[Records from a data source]
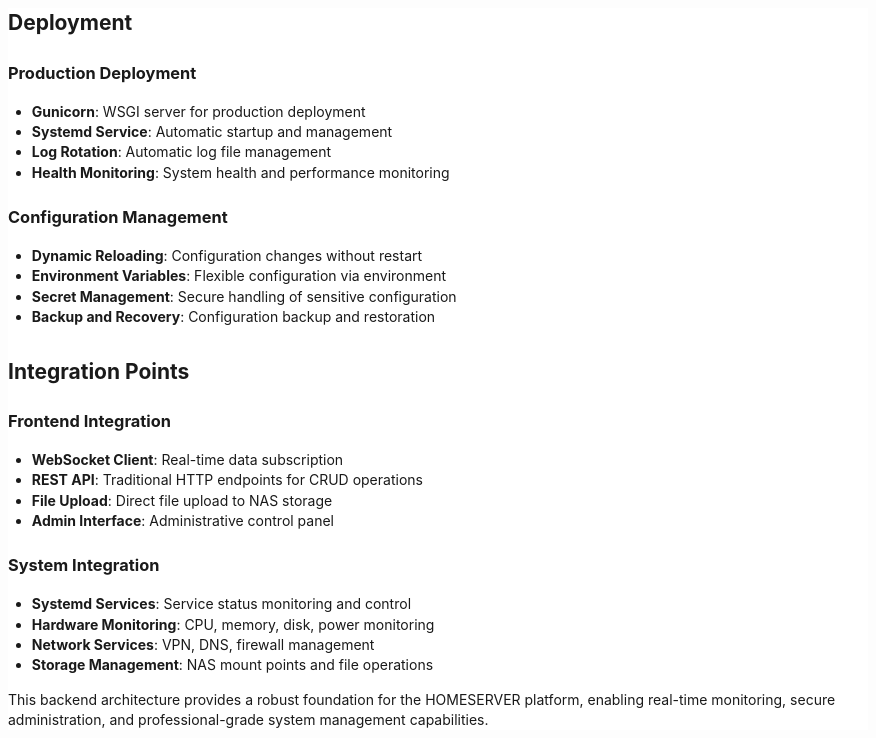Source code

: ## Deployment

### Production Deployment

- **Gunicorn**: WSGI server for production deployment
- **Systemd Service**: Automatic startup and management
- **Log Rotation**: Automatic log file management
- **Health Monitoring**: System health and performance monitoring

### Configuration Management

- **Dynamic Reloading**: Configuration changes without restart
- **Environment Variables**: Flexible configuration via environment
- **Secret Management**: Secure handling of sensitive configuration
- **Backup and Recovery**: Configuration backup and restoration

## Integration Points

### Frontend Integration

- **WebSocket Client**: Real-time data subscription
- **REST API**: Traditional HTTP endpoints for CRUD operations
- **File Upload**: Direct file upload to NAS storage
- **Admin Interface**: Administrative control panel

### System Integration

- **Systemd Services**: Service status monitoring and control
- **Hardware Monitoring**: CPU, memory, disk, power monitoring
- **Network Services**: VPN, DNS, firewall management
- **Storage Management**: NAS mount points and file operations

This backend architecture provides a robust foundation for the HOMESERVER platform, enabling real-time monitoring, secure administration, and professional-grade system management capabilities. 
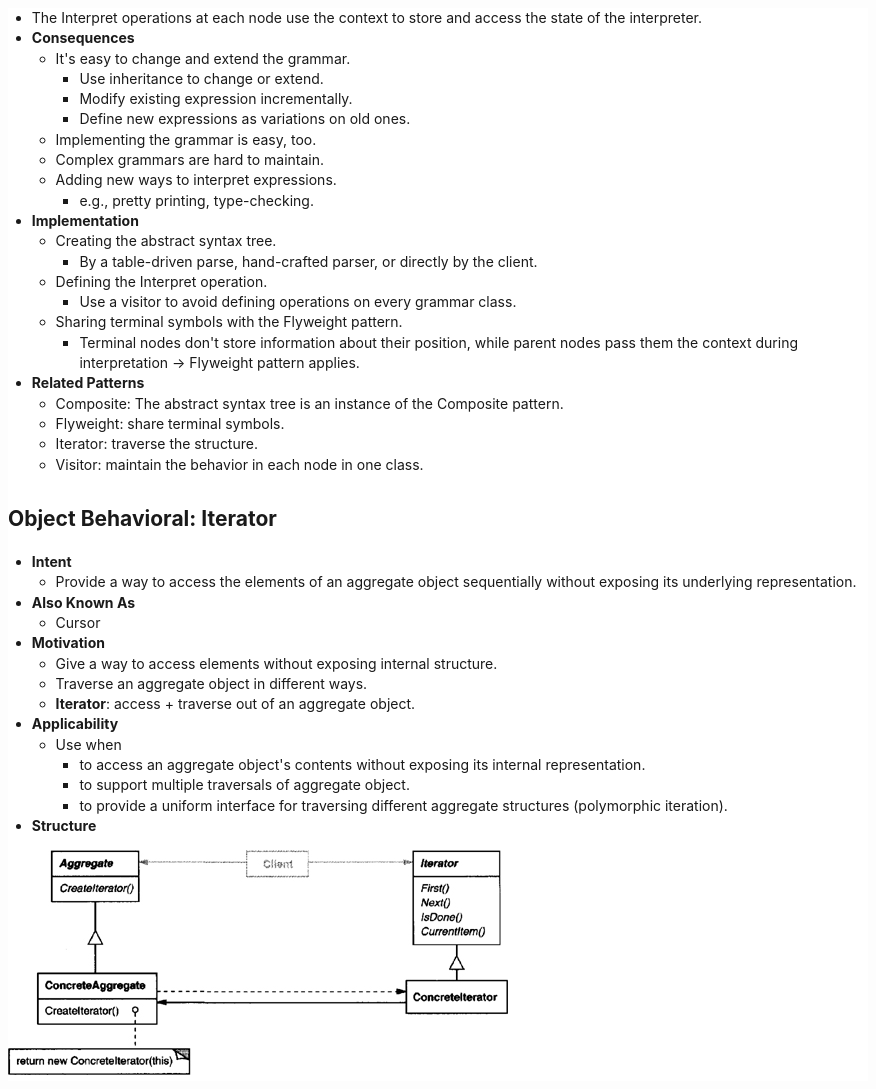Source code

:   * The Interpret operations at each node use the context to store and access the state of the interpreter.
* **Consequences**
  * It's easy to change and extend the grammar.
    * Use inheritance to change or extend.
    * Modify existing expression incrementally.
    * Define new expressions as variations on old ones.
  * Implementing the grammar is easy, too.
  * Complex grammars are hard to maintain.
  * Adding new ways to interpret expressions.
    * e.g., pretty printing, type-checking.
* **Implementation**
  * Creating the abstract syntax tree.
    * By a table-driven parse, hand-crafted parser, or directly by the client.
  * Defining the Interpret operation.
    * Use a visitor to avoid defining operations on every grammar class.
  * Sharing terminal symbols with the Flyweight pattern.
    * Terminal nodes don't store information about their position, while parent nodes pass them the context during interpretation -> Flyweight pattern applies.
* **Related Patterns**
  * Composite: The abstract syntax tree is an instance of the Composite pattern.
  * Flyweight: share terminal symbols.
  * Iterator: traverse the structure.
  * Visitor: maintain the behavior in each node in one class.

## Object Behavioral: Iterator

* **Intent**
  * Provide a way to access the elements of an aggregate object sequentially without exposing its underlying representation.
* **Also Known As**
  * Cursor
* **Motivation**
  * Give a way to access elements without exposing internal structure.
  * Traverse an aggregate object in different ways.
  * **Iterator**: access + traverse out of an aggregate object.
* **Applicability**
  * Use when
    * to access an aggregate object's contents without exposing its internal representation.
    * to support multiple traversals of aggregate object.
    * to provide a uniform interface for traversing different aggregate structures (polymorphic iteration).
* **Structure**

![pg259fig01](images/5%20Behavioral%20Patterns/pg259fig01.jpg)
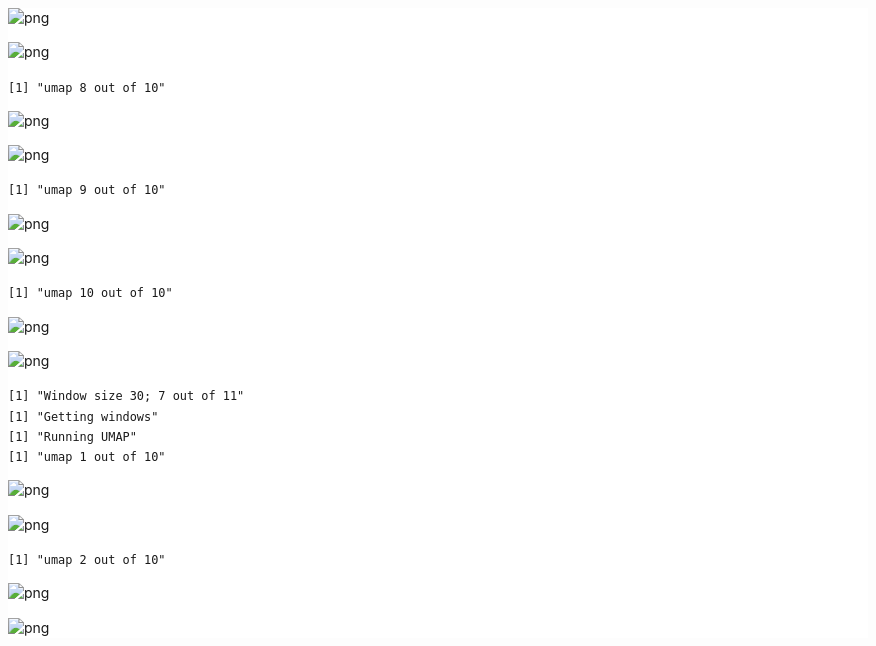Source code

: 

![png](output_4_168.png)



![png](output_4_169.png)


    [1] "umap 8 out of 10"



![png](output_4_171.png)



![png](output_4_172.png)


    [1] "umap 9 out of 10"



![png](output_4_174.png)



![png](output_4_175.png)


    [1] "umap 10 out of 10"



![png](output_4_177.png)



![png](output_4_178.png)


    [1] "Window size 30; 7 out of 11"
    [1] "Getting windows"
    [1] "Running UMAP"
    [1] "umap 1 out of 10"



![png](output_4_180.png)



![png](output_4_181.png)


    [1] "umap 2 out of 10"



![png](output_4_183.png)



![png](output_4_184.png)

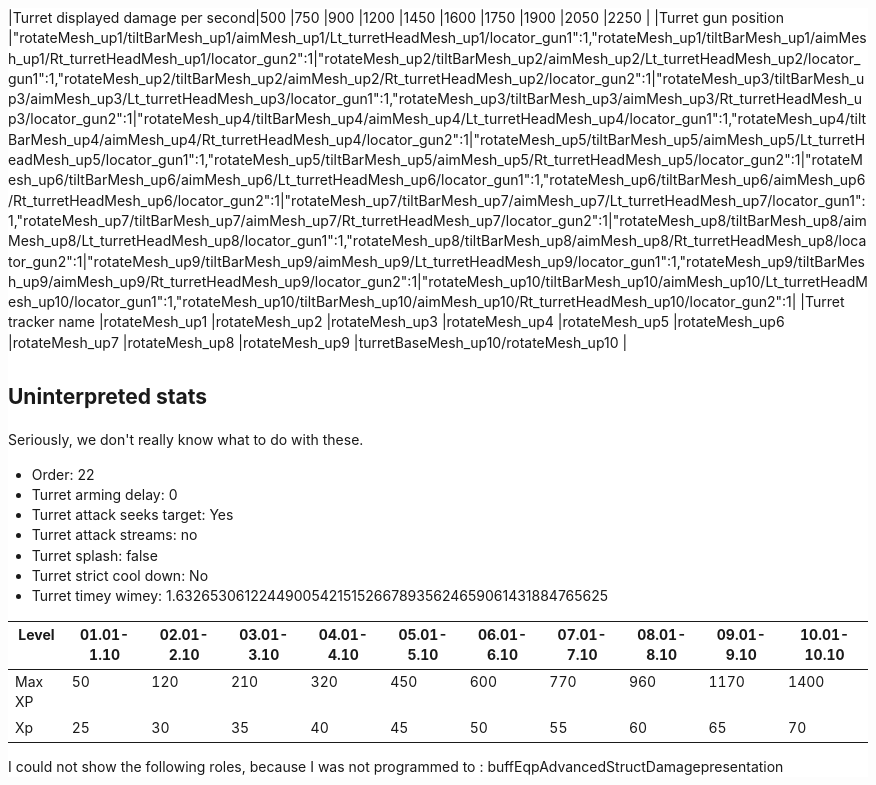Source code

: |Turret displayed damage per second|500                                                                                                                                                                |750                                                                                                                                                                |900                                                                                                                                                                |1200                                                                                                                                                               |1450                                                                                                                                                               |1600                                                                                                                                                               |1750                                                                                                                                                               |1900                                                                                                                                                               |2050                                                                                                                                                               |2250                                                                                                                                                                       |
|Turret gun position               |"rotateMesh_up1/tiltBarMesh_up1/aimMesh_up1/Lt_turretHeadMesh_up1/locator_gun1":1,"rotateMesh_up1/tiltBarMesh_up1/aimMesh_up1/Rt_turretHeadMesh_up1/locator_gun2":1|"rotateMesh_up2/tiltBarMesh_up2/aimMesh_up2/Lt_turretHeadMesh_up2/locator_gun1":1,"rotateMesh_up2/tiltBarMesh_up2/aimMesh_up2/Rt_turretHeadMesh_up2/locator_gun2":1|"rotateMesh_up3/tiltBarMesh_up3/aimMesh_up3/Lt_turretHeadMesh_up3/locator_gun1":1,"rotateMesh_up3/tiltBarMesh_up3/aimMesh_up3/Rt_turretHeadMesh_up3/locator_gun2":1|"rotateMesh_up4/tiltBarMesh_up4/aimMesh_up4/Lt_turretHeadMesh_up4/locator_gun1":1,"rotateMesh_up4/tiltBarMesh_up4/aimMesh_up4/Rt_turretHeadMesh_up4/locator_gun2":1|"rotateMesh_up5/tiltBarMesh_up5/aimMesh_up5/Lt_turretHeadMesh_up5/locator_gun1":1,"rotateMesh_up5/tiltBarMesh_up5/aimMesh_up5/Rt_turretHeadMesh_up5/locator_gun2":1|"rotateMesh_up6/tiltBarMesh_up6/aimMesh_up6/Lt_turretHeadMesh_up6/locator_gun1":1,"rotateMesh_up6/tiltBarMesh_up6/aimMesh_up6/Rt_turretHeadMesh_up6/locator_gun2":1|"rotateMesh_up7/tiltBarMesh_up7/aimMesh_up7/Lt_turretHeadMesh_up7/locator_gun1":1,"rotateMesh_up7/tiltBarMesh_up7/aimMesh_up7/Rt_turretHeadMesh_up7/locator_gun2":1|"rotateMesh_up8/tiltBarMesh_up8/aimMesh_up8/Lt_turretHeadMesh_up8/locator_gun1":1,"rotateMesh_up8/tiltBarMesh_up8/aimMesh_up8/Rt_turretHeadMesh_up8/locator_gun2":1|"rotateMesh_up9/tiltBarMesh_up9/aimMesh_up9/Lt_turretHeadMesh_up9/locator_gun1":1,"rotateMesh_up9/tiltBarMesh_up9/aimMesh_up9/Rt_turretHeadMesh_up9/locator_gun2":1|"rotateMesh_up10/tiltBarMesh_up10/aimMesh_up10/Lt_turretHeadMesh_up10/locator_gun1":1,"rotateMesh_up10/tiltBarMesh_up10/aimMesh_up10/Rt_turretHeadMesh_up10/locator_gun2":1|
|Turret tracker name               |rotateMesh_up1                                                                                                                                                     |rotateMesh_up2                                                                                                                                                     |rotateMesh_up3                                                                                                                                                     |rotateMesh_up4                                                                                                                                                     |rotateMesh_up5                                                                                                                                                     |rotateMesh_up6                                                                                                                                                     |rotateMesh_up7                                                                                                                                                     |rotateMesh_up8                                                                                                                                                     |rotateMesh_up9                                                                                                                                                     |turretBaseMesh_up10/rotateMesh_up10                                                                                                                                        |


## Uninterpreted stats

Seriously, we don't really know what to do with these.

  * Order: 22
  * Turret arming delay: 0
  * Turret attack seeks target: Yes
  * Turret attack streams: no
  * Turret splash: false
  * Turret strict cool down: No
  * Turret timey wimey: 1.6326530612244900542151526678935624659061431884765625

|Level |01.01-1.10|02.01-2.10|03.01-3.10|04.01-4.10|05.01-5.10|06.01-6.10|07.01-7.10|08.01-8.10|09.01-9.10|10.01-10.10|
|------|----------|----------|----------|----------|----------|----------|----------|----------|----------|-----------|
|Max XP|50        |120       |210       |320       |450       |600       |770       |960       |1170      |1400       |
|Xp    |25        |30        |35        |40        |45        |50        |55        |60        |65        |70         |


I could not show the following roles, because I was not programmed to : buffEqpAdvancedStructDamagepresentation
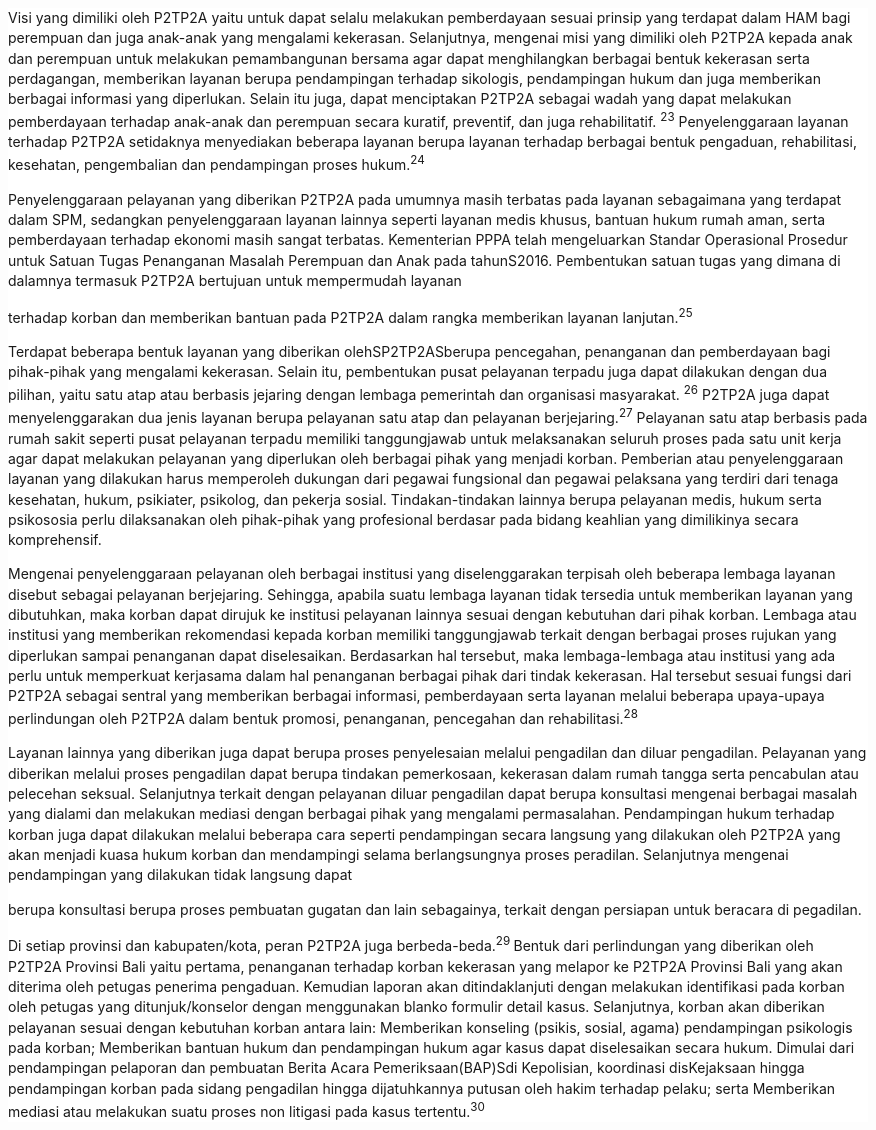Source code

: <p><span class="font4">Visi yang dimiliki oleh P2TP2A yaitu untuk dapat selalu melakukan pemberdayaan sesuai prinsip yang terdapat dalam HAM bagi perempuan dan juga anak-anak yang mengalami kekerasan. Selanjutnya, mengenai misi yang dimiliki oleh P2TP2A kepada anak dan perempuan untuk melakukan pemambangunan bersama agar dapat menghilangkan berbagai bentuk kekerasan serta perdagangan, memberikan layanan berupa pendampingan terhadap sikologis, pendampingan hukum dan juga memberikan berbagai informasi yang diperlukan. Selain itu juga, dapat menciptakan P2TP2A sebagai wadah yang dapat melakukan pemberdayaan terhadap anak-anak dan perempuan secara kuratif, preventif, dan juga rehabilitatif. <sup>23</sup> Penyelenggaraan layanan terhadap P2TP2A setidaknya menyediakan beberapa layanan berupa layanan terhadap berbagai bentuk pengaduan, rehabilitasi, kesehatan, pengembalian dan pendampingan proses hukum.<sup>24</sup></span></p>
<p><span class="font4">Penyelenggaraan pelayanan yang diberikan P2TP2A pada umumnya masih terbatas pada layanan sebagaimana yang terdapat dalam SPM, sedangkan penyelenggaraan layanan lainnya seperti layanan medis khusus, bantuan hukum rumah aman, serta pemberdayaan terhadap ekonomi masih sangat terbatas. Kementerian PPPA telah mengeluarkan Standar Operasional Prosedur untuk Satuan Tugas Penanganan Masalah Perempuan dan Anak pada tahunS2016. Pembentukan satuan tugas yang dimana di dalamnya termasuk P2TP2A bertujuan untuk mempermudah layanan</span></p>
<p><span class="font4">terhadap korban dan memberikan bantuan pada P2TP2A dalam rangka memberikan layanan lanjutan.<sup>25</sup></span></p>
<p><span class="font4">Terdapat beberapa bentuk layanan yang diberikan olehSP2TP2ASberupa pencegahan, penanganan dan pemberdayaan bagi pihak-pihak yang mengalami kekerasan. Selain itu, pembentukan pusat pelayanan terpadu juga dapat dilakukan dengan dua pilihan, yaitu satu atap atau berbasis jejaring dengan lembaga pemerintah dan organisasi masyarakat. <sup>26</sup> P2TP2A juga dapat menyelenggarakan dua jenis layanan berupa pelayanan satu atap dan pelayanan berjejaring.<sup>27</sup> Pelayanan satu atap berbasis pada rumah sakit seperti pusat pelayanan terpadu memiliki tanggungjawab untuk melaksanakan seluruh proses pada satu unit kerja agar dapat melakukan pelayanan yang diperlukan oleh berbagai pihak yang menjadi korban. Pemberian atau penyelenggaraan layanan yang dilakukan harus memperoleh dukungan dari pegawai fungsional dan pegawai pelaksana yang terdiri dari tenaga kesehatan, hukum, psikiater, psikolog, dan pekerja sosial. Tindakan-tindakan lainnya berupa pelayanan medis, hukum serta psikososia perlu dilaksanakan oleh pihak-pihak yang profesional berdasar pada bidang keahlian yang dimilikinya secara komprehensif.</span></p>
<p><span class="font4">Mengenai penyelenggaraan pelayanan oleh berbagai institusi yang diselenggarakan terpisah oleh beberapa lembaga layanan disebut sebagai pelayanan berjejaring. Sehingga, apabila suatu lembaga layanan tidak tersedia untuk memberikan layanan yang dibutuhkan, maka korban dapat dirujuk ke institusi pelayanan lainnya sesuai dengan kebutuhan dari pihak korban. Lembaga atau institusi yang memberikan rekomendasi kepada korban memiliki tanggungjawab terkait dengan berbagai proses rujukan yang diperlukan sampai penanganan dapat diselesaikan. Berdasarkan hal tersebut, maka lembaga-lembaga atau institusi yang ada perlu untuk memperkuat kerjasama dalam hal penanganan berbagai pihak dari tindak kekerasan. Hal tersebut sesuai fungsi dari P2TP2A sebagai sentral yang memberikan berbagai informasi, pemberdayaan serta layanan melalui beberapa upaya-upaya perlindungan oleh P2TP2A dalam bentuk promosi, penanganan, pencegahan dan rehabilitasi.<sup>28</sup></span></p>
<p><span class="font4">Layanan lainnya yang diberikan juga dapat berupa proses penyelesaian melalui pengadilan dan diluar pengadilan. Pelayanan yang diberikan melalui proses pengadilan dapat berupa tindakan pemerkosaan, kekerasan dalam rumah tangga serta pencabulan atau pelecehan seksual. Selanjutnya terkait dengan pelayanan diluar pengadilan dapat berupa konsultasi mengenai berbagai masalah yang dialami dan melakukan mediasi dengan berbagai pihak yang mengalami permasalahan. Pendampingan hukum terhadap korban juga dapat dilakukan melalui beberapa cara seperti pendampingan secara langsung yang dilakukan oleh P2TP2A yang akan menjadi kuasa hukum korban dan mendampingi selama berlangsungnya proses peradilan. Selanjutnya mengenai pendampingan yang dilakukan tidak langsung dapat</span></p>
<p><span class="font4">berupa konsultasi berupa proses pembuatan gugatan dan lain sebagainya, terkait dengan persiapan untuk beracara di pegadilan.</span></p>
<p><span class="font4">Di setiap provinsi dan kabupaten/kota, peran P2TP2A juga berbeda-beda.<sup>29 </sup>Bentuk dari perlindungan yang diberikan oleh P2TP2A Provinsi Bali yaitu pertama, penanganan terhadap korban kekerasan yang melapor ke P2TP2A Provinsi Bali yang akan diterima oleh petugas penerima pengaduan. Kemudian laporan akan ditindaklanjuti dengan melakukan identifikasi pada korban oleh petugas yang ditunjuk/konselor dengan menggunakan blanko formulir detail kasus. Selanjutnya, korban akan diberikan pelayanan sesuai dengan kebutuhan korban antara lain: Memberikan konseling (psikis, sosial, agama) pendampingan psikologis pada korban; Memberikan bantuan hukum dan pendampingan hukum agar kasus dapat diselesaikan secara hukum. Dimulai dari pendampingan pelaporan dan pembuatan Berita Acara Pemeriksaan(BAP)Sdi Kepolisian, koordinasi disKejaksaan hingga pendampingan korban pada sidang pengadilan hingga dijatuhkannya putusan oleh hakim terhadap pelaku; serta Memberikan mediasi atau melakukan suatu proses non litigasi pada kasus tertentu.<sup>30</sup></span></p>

== YOUR OBJECTIVE ==
Could you repeat, exactly, only the lines above starting at the one that has "- **Dynamic Reloading**: Configuration" and stopping after the one that has "hard to maintain.", without the pictures?

== SOLUTION TO THIS PROBLEM ==
- **Dynamic Reloading**: Configuration changes without restart
- **Environment Variables**: Flexible configuration via environment
- **Secret Management**: Secure handling of sensitive configuration
- **Backup and Recovery**: Configuration backup and restoration

## Integration Points

### Frontend Integration

- **WebSocket Client**: Real-time data subscription
- **REST API**: Traditional HTTP endpoints for CRUD operations
- **File Upload**: Direct file upload to NAS storage
- **Admin Interface**: Administrative control panel

### System Integration

- **Systemd Services**: Service status monitoring and control
- **Hardware Monitoring**: CPU, memory, disk, power monitoring
- **Network Services**: VPN, DNS, firewall management
- **Storage Management**: NAS mount points and file operations

This backend architecture provides a robust foundation for the HOMESERVER platform, enabling real-time monitoring, secure administration, and professional-grade system management capabilities. 
Source code

:   * The Interpret operations at each node use the context to store and access the state of the interpreter.
* **Consequences**
  * It's easy to change and extend the grammar.
    * Use inheritance to change or extend.
    * Modify existing expression incrementally.
    * Define new expressions as variations on old ones.
  * Implementing the grammar is easy, too.
  * Complex grammars are hard to maintain.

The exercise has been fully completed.